On the excellent side, there are those blogs and websites that offer me content to help me get up to speed on a subject and the opportunity to talk with someone, presented either while I’m browsing the content or at reasonable intervals (which for me is no more often than monthly) without cluttering up my inbox with so many e-mails that I miss the one or two that might really be relevant. These are the ones that recognize that when I trade my contact information for content, it’s to open a dialogue with a hope for real, measurable intelligence, not an invitation to cyber-stalk me. So yes, let’s practice inbound marketing, but let’s focus on quality, not quantity.
Ask a marketing person at an architecture firm what four words are most likely to elicit a sound akin to a cat spitting up a hairball and I suspect they’ll repeat the sentence, “It’s just a proposal.” These words are usually spoken by a principal in a down market with a utilization rate that’s too low for comfort or a go-getter new business developer anxious to get a mark, any mark, in the win column.

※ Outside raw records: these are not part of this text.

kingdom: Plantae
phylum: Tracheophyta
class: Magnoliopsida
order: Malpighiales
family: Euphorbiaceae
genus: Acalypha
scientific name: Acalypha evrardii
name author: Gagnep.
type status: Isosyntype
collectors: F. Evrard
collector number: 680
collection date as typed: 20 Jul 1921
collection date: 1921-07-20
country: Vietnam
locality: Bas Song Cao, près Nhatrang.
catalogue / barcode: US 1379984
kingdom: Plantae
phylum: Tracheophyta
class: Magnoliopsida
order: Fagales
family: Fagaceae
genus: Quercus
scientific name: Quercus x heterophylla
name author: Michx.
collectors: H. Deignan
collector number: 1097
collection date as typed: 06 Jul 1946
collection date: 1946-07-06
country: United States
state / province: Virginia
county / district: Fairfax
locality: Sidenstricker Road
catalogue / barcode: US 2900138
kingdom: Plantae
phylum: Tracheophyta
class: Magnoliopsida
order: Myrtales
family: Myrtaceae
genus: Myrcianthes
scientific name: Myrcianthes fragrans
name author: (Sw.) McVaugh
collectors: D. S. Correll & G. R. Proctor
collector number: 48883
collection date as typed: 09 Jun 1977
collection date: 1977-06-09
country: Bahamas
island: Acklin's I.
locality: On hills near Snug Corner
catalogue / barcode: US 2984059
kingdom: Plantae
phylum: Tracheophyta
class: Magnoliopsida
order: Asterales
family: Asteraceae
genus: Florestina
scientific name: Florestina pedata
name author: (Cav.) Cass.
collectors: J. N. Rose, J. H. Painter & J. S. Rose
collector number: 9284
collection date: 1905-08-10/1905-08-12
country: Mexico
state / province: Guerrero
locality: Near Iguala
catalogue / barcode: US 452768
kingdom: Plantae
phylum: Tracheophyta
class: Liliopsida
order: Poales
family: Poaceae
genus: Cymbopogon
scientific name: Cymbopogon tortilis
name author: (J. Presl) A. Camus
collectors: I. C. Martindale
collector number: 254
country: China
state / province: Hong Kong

I understand why this makes sense to the person saying it. They need a win; they have this marketing staff they call overhead, and they want to make sure they’re getting enough output to justify those salaries. The lion’s share of the work to be done on proposals is done by those overhead folks, so the commitment on the part of the principal or business developer is relatively small until they are shortlisted. For introverts writing a proposal is way easier than picking up the phone and reaching out to someone for new business, plus it gives them something to design. Finally and most maddeningly, everybody has a story about how one time this strategy netted them an interview and/or a project. They just forget to mention that they only have one such story.
I find it important to reframe the issue for the “It’s just a proposal” chorus and instead talk about the cost of a win. Let’s say for example that it takes you about $5000 worth of people time to put out a proposal. That doesn’t seem like much, right? However, if your shortlist rate on proposals is 25% because you’re going after work you are unlikely to get, it actually costs you $20,000 to get an interview. Plus you’ve burned out those marketing overhead folks who have been at the office until midnight for three weeks straight with not a glimmer of success to show for it. Spontaneously bursting into tears is not an unreasonable reaction at that juncture.
So, my dear marketing colleagues, when you hear “it’s just a proposal”, instead of picking up the letter opener you were just about to wave around wild-eyed, calmly challenge your principals and business developers to walk you through the go/no-go decision on this one. If you want to be a respected strategic resource instead of an overhead cost, you have to behave like one.